Seminar - Neural Computations Underlying Auditory-object Processing
Date: November 5, 2010
Time: 4:00 PM
Location: Matheson Hall, Room: 109
Yale E. Cohen, Ph.D.
Departments of Otorhinolaryngology, Bioengineering, and Neuroscience
University of Pennsylvania
Object formation is fundamental to perceptual processing. Independent of modality, three general principles are involved in the analysis of sensory objects: (1) the extraction of sensory features, (2) combining the features to form an object, and (3) the formation of categories that represent higher-order properties of the objects. While feature extraction is well characterized in early areas of the auditory system, the neural computations underlying feature extraction in higher areas is not well understood. Moreover, the computations underlying object and category formation are not known, and consequently, the cortical circuits that mediate these computations are not well described. In this talk, I characterize the role of the superior temporal sulcus and the prefrontal cortex in (1) feature extraction by characterizing their first-order (linear) filter properties, (2) object formation through the application of a linear pattern-discriminator and maximum-likelihood methods, and (3) category formation. These data demonstrate a hierarchical flow of information processing between these areas and suggest that they are part of a circuit involved in auditory-object formation.
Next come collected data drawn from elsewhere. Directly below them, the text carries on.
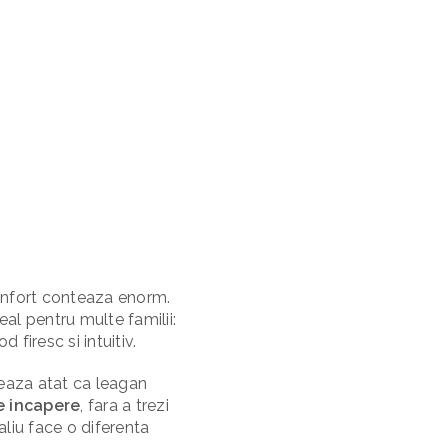
 confort conteaza enorm.
eal pentru multe familii:
 firesc si intuitiv.
neaza atat ca leagan
ce incapere
, fara a trezi
aliu face o diferenta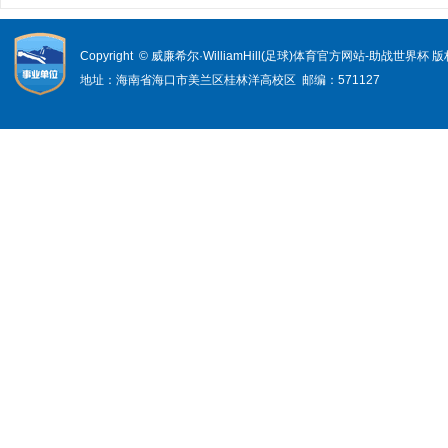
Copyright © 威廉希尔·WilliamHill(足球)体育官方网站-助战世界杯
地址：海南省海口市美兰区桂林洋高校区 邮编：571127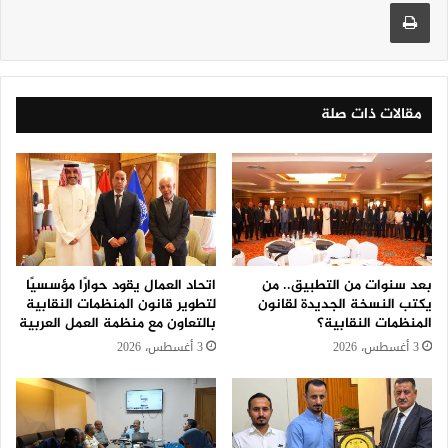
طباعة
مقالات ذات صلة
بعد سنوات من التطبيق.. من
اتحاد العمال يقود حوارًا مؤسسيًا
يكتب النسخة الجديدة لقانون
لتطوير قانون المنظمات النقابية
المنظمات النقابية؟
بالتعاون مع منظمة العمل العربية
3 أغسطس، 2026
3 أغسطس، 2026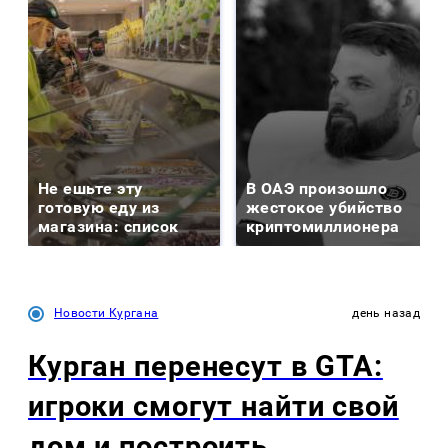
Не ешьте эту
В ОАЭ произошло
готовую еду из
жестокое убийство
магазина: список
криптомиллионера
Новости Кургана
день назад
Курган перенесут в GTA:
игроки смогут найти свой
дом и построить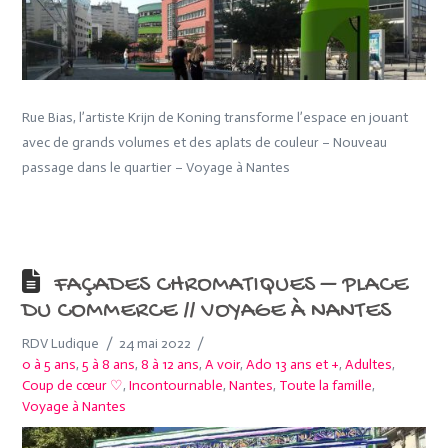
Rue Bias, l’artiste Krijn de Koning transforme l’espace en jouant
avec de grands volumes et des aplats de couleur – Nouveau
passage dans le quartier – Voyage à Nantes
FAÇADES CHROMATIQUES – PLACE
DU COMMERCE // VOYAGE À NANTES
RDV Ludique
24 mai 2022
0 à 5 ans
,
5 à 8 ans
,
8 à 12 ans
,
A voir
,
Ado 13 ans et +
,
Adultes
,
Coup de cœur ♡
,
Incontournable
,
Nantes
,
Toute la famille
,
Voyage à Nantes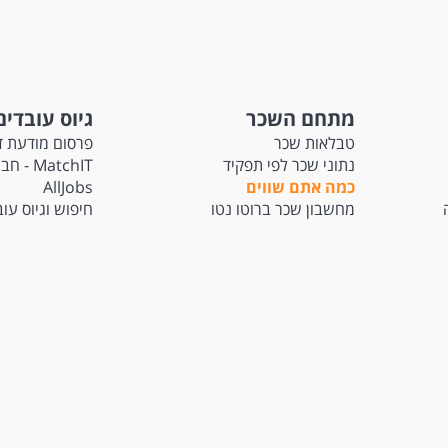
מתחם השכר
גיוס עובדים
טבלאות שכר
פרסום מודעת ד
נתוני שכר לפי תפקיד
atchIT
כמה אתם שווים
AllJobs
מחשבון שכר ברוטו נטו
חיפוש וגיוס עו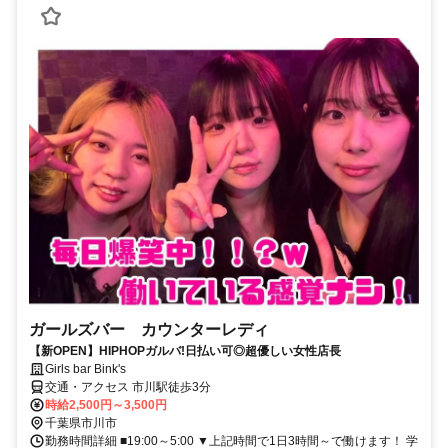
ガールズバー カウンターレディ
【新OPEN】HIPHOPガルバ!日払い可◎超優しい女性店長
Girls bar Bink's
交通・アクセス 市川駅徒歩3分
時給2,500円～3,500円
千葉県市川市
勤務時間詳細 ■19:00～5:00 ▼上記時間で1日3時間～で働けます！ 学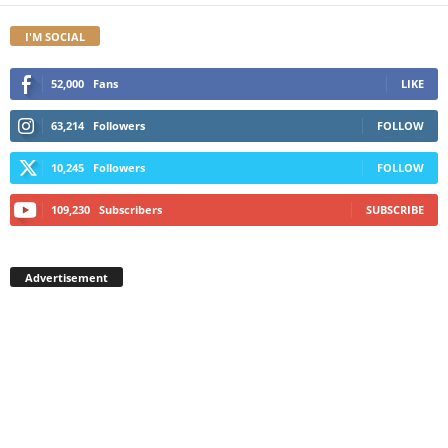
I'M SOCIAL
52,000
Fans
LIKE
63,214
Followers
FOLLOW
10,245
Followers
FOLLOW
109,230
Subscribers
SUBSCRIBE
Advertisement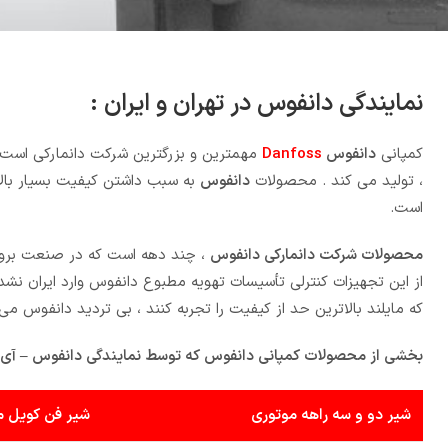
نمایندگی دانفوس در تهران و ایران :
کمپانی
دانفوس
Danfoss
مهمترین و بزرگترین شرکت دانمارکی است 
، تولید می کند . محصولات
دانفوس
به سبب داشتن کیفیت بسیار بالا،
است.
محصولات شرکت دانمارکی دانفوس
، چند دهه است که در صنعت برود
از این تجهیزات کنترلی تأسیسات تهویه مطبوع دانفوس وارد ایران نشده
که مایلند بالاترین حد از کیفیت را تجربه کنند ، بی تردید دانفوس م
بخشی از محصولات کمپانی دانفوس که توسط نمایندگی دانفوس – آی 
شیر دو و سه راهه موتوری
شیر فن کویل م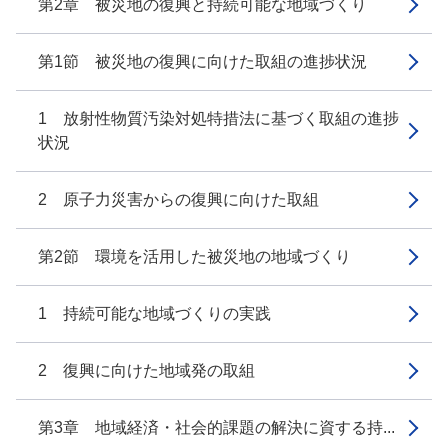
第2章 被災地の復興と持続可能な地域づくり
第1節 被災地の復興に向けた取組の進捗状況
1 放射性物質汚染対処特措法に基づく取組の進捗
状況
2 原子力災害からの復興に向けた取組
第2節 環境を活用した被災地の地域づくり
1 持続可能な地域づくりの実践
2 復興に向けた地域発の取組
第3章 地域経済・社会的課題の解決に資する持...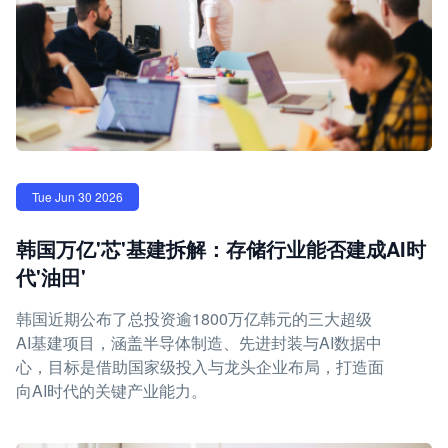
Tue Jun 30 2026
韩国万亿'芯'基建拆解：存储行业能否建成AI时
代'油田'
韩国近期公布了总投资逾1800万亿韩元的三大超级
AI基建项目，涵盖半导体制造、先进封装与AI数据中
心，目标是借助国家级投入与龙头企业布局，打造面
向AI时代的关键产业能力。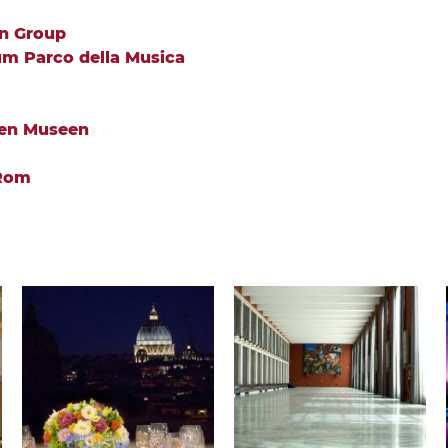
on Group
um Parco della Musica
hen Museen
 Rom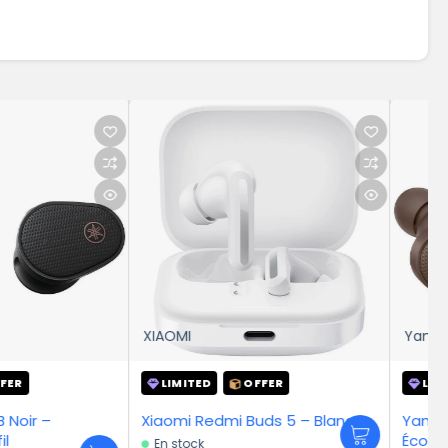
MI
Yamaha
MITED
OFFER
LIMITED
OFFER
i Redmi Buds 5 – Blanc
Yamaha TW-E5B Marron –
Écouteurs sans fil
tock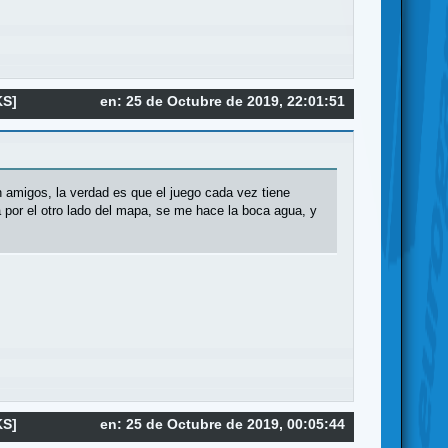
KS]
en: 25 de Octubre de 2019, 22:01:51
 amigos, la verdad es que el juego cada vez tiene
 por el otro lado del mapa, se me hace la boca agua, y
KS]
en: 25 de Octubre de 2019, 00:05:44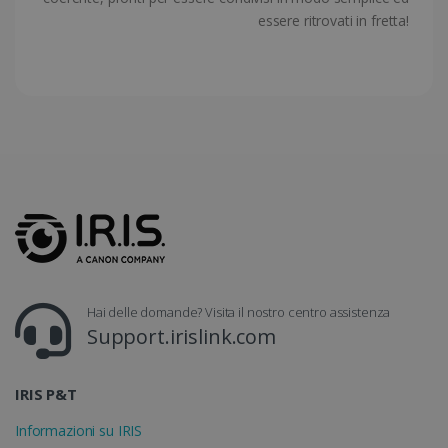
essere ritrovati in fretta!
CountryTranslationCouple
www.irislink.com
5 mesi 4
settimane
ASP.NET_SessionId
Sessione
Microsoft
Corporation
www.irislink.com
Hai delle domande? Visita il nostro centro assistenza
Support.irislink.com
IRIS P&T
Informazioni su IRIS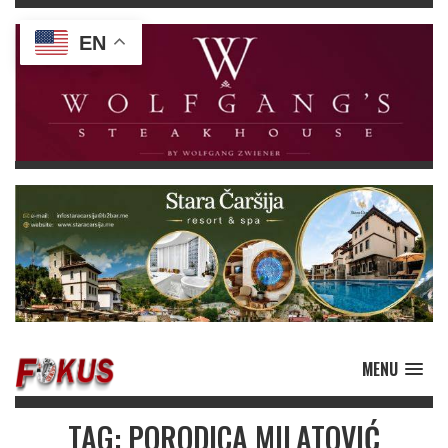
EN
MENU
TAG: PORODICA MILATOVIĆ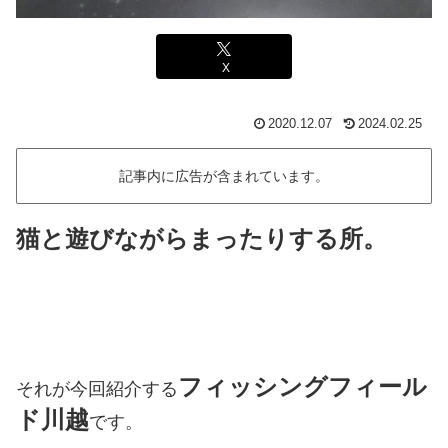
X
2020.12.07
2024.02.25
記事内に広告が含まれています。
猫と遊びながらまったりする所。
フィッシングフィール
それが今回紹介する
ド川越
です。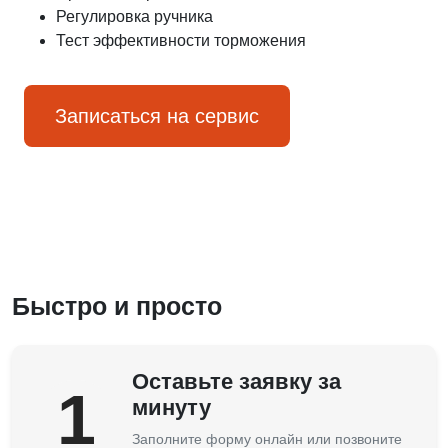
Регулировка ручника
Тест эффективности торможения
Записаться на сервис
Быстро и просто
Оставьте заявку за
1
минуту
Заполните форму онлайн или позвоните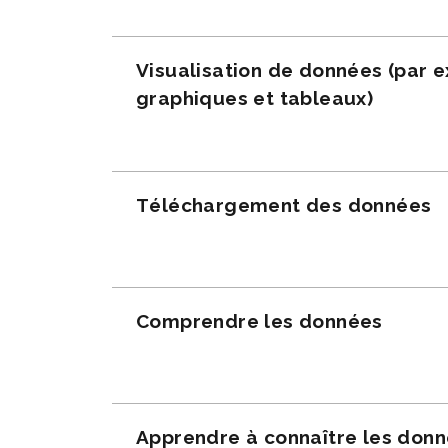
Visualisation de données (par 
graphiques et tableaux)
Téléchargement des données
Comprendre les données
Apprendre à connaître les don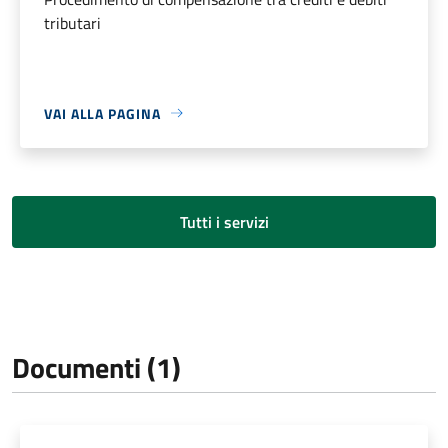
tributari
VAI ALLA PAGINA
Tutti i servizi
Documenti (1)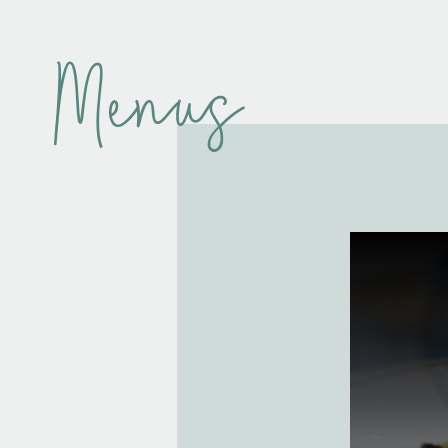
Menus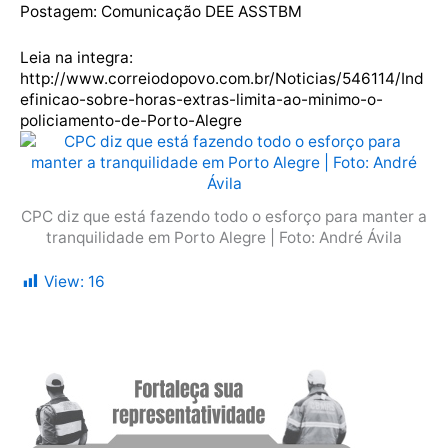
Postagem: Comunicação DEE ASSTBM
Leia na integra:
http://www.correiodopovo.com.br/Noticias/546114/Ind
efinicao-sobre-horas-extras-limita-ao-minimo-o-
policiamento-de-Porto-Alegre
CPC diz que está fazendo todo o esforço para manter a
tranquilidade em Porto Alegre | Foto: André Ávila
View:
16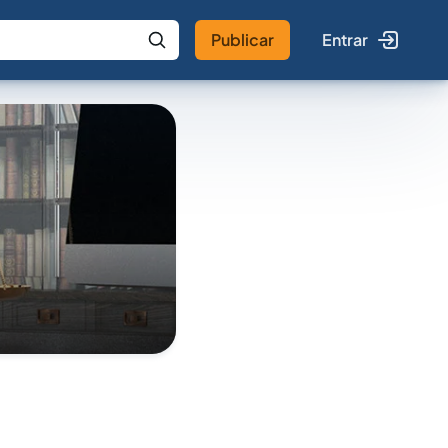
Publicar
Entrar
 IA
Buscar no Jus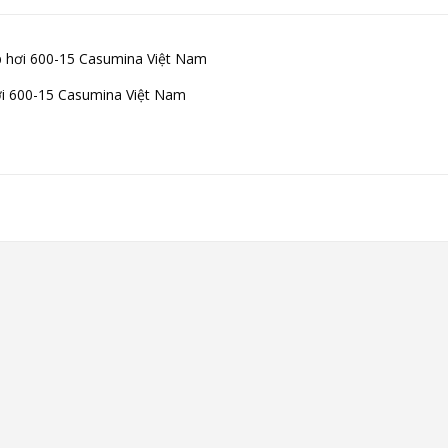
i 600-15 Casumina Việt Nam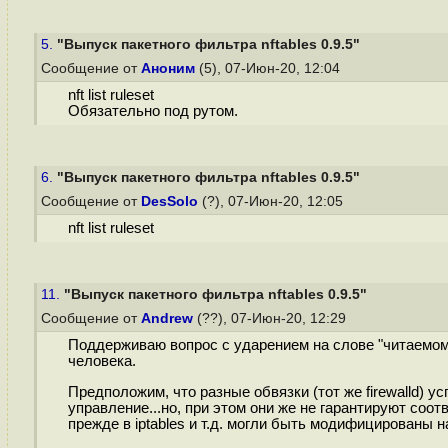
5.
"Выпуск пакетного фильтра nftables 0.9.5"
Сообщение от
Аноним
(5), 07-Июн-20, 12:04
nft list ruleset
Обязательно под рутом.
6.
"Выпуск пакетного фильтра nftables 0.9.5"
Сообщение от
DesSolo
(?), 07-Июн-20, 12:05
nft list ruleset
11.
"Выпуск пакетного фильтра nftables 0.9.5"
Сообщение от
Andrew
(??), 07-Июн-20, 12:29
Поддерживаю вопрос с ударением на слове "читаемом" 
человека.
Предположим, что разные обвязки (тот же firewalld) 
управление...но, при этом они же не гарантируют со
прежде в iptables и т.д. могли быть модифицированы 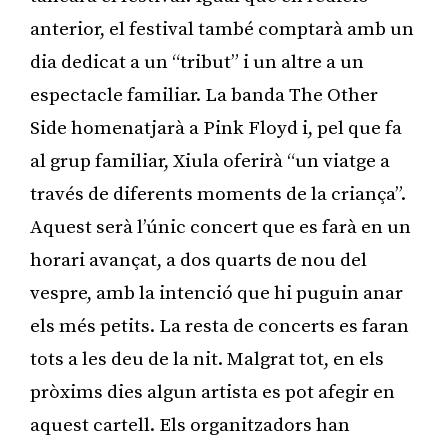
anterior, el festival també comptarà amb un
dia dedicat a un “tribut” i un altre a un
espectacle familiar. La banda The Other
Side homenatjarà a Pink Floyd i, pel que fa
al grup familiar, Xiula oferirà “un viatge a
través de diferents moments de la criança”.
Aquest serà l’únic concert que es farà en un
horari avançat, a dos quarts de nou del
vespre, amb la intenció que hi puguin anar
els més petits. La resta de concerts es faran
tots a les deu de la nit. Malgrat tot, en els
pròxims dies algun artista es pot afegir en
aquest cartell. Els organitzadors han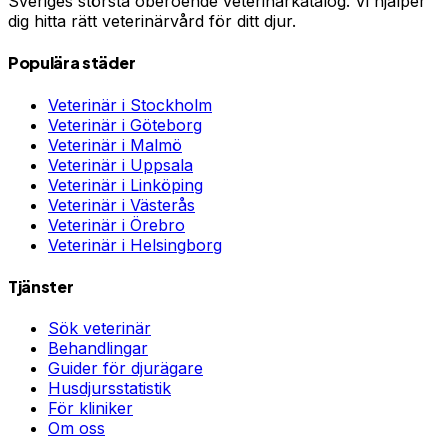
Sveriges största oberoende veterinärkatalog. Vi hjälper
dig hitta rätt veterinärvård för ditt djur.
Populära städer
Veterinär i
Stockholm
Veterinär i
Göteborg
Veterinär i
Malmö
Veterinär i
Uppsala
Veterinär i
Linköping
Veterinär i
Västerås
Veterinär i
Örebro
Veterinär i
Helsingborg
Tjänster
Sök veterinär
Behandlingar
Guider för djurägare
Husdjursstatistik
För kliniker
Om oss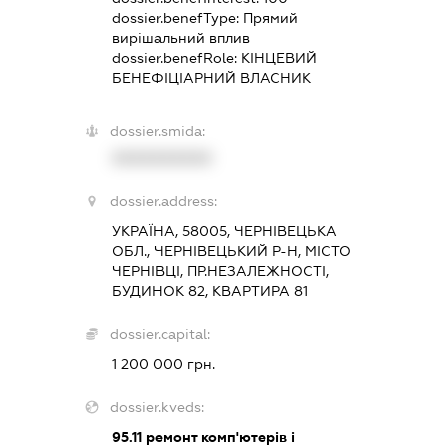
dossier.benefType:
Прямий
вирішальний вплив
dossier.benefRole:
КІНЦЕВИЙ
БЕНЕФІЦІАРНИЙ ВЛАСНИК
dossier.smida:
XXXXXXXXXX
dossier.address:
УКРАЇНА, 58005, ЧЕРНІВЕЦЬКА
ОБЛ., ЧЕРНІВЕЦЬКИЙ Р-Н, МІСТО
ЧЕРНІВЦІ, ПР.НЕЗАЛЕЖНОСТІ,
БУДИНОК 82, КВАРТИРА 81
dossier.capital:
1 200 000 грн.
dossier.kveds:
95.11
ремонт комп'ютерів і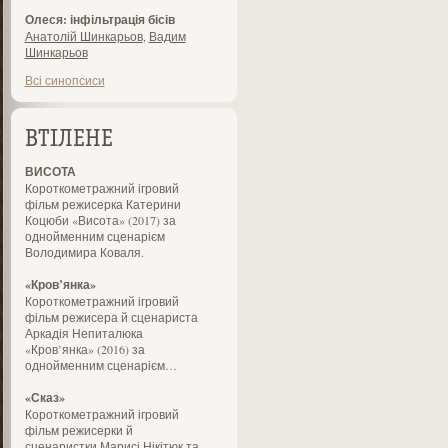
Олеся: інфільтрація бісів
Анатолій Шинкарьов
,
Вадим
Шинкарьов
Всі синопсиси
ВТІЛЕНЕ
ВИСОТА
Короткометражний ігровий
фільм режисерка Катерини
Коцюби «Висота» (2017) за
однойменним сценарієм
Володимира Коваля.
«Кров’янка»
Короткометражний ігровий
фільм режисера й сценариста
Аркадія Непиталюка
«Кров’янка» (2016) за
однойменним сценарієм…
«Сказ»
Короткометражний ігровий
фільм режисерки й
сценаристки Марисі Нікітюк та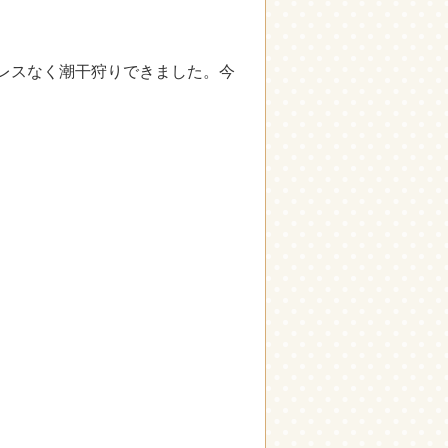
レスなく潮干狩りできました。今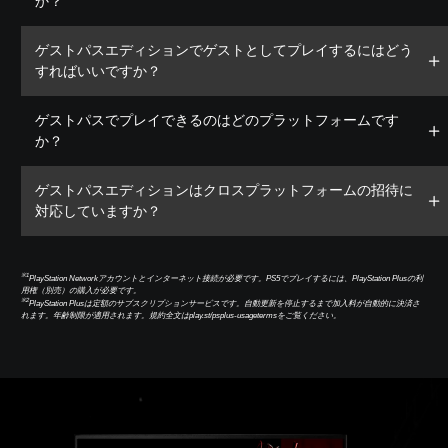
か？
ゲストパスエディションでゲストとしてプレイするにはどう
すればいいですか？
ゲストパスでプレイできるのはどのプラットフォームです
か？
ゲストパスエディションはクロスプラットフォームの招待に
対応していますか？
※1
PlayStation Networkアカウントとインターネット接続が必要です。PS5でプレイするには、PlayStation Plusの利
用権（別売）の購入が必要です。
※2
PlayStation Plusは定額のサブスクリプションサービスです。自動更新を停止するまで加入料が自動的に決済さ
れます。年齢制限が適用されます。規約全文はplay.st/psplus-usagetermsをご覧ください。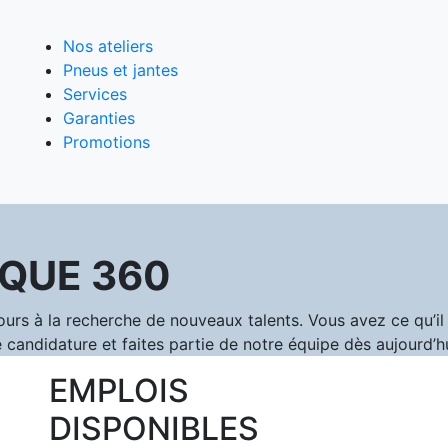
Nos ateliers
Pneus et jantes
Services
Garanties
Promotions
QUE 360
 à la recherche de nouveaux talents. Vous avez ce qu’il f
 candidature et faites partie de notre équipe dès aujourd’hu
EMPLOIS
DISPONIBLES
Yale E. Cohen is an Associate Professor in the Departments of Otorhinolaryngology, Bioengineering, and Neuroscience at the University of Pennsylvania. He is also head of the Auditory Research Laboratory. He received his PhD in Bioengineering from the University of Pennsylvania and was a post-doctoral fellow at Stanford and Caltech with a focus on neurobiology. Following post-doctoral training, he established a laboratory at Dartmouth College in the Department of Psychological and Brain Sciences. His research program examines how the brain combines sensory, motor, and cognitive cues form internal computational models of the external world. His work focuses on focuses on understanding the representation of auditory information in the cortex, how auditory information is integrated with cognitive processes, such as attention, decision making, motor planning, or memory, and how auditory and visual information is combined to form unified sensory percepts.
Matheson Hall is located at 32nd and Market Streets.